The hearing aid will primarily help those suffering from conductive deafness but will also benefit many suffering from perceptive deafness, but by no means all. We shall certainly bear in mind the hon. Gentleman's suggestion.

Mrs. Knight

Will my right lion. Friend permit me to join in the all-party chorus of approval for his statement, which surely must have set in train a long-ranging improvement for a group of people who have been neglected for far too long? Will he also bear in mind the need to cut the hospital waiting lists for children who have ear problems, and particularly those who may lose their hearing or whose hearing may become impaired unless they reach hospital fairly coon?

Sir K. Joseph

Yes, we shall do our best to cut waiting time. I am glad that my hon. Friend emphasised the long-term nature of what we have to do. The Scandinavians, who are very far ahead of us in their services to the deaf, started what we are announcing today 15 years ago, and they still reckon that they have a great deal to do before they can help all the deaf.

Mr.
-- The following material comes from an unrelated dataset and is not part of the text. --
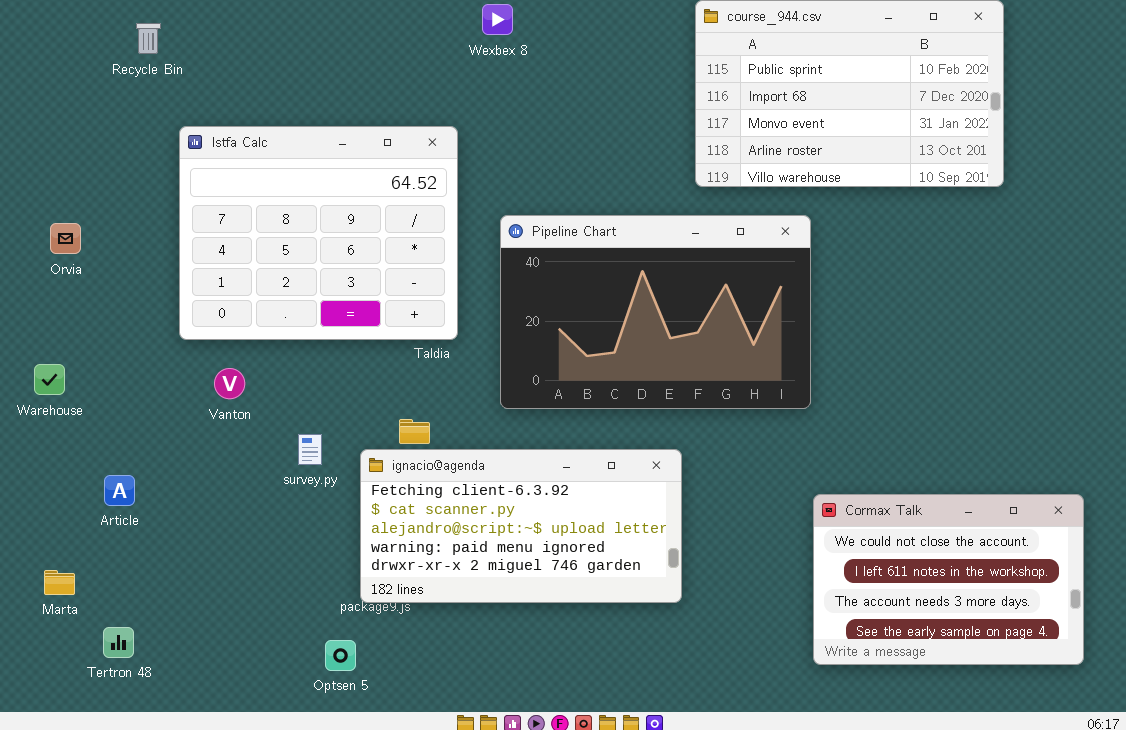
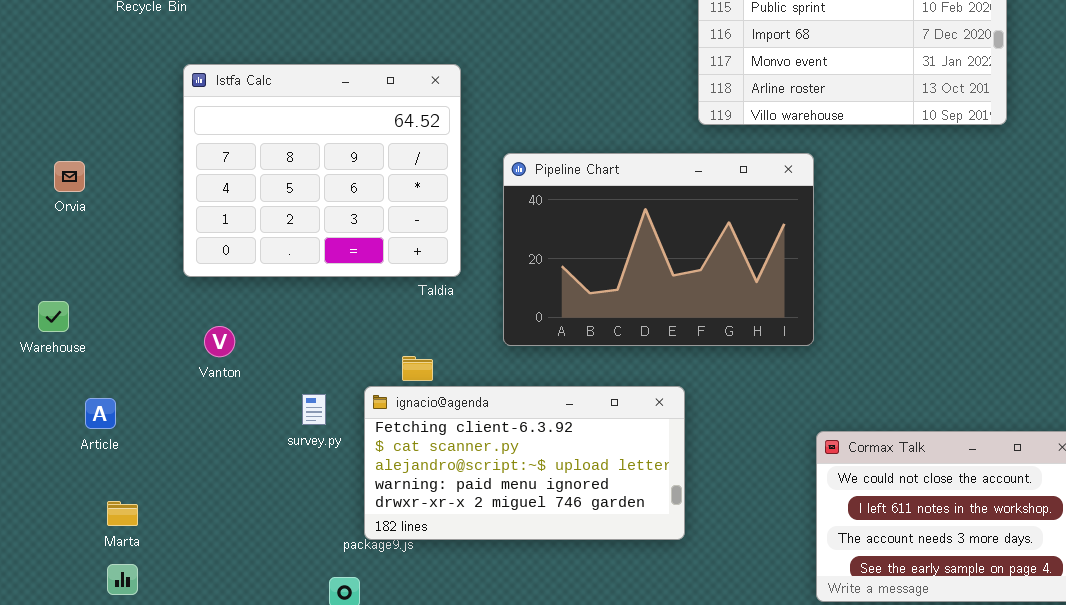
Vanton: [214,368,245,399] -> [204,326,235,357], moved
survey.py: [298,434,322,465] -> [302,394,326,425], moved
Article: [104,475,135,506] -> [85,398,116,429], moved
Marta: [44,570,75,595] -> [107,501,138,526], moved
Bruce-Gardyne

I do not wish to act the ghost at the wedding, but will my right hon. Friend recognise that there are, perhaps, some serious implications in the statement for the commercial hearing aid industry? Will he confirm that there is a significant minority of the deaf who cannot and will not be able to benefit from the Medresco aid, whether head worn or body worn, and that if the announcement today were to have the effect of doing serious damage to the commercial dispensers, people will be deprived of a choice? This is against the background of a statement which will surely arouse more expectation than it will be able to fulfil and should be a source of preoccupation to us all.

Mr. Pavitt

Nonsense.

Sir K. Joseph

If the result were to be as my hon. Friend suggests, it would be very sad indeed. I agree with him that there are and will always be many people who, for one reason or another, will prefer to go to the commercial hearing aid industry. I hope that in my statement today I have not aroused expecta- tions unduly. I have twice gone out of my way to emphasise that it will take some years before we reach even those who will be helped by this ear-worn hearing aid. I have emphasised that there will be many, particularly with sensorineural deafness, who will not necessarily be helped by this aid.